A COMPARATIVE ANALYSIS OF SEXTANT AND AN EXTENDED 11-CORE MULTISITE DIRECTED BIOPSY STRATEGY

Abstract
The 3 tumor locations unsampled by conventional sextant biopsies that have been identified on composite 3-dimensional reconstruction of 180 radical prostatectomy specimens are the anterior transition zone, midline peripheral zone and inferior portions of the anterior horn in the peripheral zone. We evaluated an 11-core multisite directed biopsy scheme incorporating these alternate areas and conventional sextant biopsies in 362 patients from 2 institutions. Patients without a prior diagnosis of cancer underwent ultrasound guided 11-core biopsies which included conventional sextant and 3 alternate sites.

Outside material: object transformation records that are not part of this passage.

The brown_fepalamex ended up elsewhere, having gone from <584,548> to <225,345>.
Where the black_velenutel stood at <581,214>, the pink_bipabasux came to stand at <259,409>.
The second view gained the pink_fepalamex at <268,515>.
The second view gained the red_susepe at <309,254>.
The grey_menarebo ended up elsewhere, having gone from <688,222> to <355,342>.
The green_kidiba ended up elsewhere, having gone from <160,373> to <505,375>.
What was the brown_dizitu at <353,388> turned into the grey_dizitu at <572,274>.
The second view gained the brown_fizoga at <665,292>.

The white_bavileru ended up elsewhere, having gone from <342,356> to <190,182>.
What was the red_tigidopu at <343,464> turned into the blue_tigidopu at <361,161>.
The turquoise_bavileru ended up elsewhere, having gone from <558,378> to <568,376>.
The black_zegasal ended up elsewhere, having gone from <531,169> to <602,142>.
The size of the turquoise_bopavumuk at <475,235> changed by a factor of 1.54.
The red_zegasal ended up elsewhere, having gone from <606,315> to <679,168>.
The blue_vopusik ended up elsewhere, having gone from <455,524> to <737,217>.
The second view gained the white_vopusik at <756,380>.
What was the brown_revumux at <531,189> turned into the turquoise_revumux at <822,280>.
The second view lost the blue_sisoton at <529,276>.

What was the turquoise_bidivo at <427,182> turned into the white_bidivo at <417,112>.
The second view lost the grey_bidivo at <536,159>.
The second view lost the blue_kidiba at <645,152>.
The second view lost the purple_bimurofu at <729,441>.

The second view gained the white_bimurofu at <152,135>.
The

All specimens were separated for specific location identification. Biopsy was performed in 183 patients at MD Anderson Cancer Center (group 1) and in 179 at Toronto General Hospital (group 2). All group 2 and 54% of group 1 patients (98 of 183) had a prior biopsy negative for cancer. Median prostate specific antigen was higher in group 2 than in group 1 patients (11.5 versus 9.5 ng./ml., p = 0.016). Overall a 33% increase (36 of 110 patients) in cancer detection was observed when biopsy technique included the alternate areas (p = 0.0021). The anterior horn was the most frequently positive biopsy site followed by the transition zone and midline sites. The 11-core technique had significantly better cancer detection rates when digital rectal examination and transrectal ultrasound were normal, and in men with serum prostate specific antigen between 4.1 and 10 ng./ml. Biopsies of the alternate sites suggested by our simulation studies are feasible and reproducible. This new strategy significantly enhanced (p = 0.0075) prostate cancer detection compared to conventional sextant biopsies in men undergoing a repeat procedure.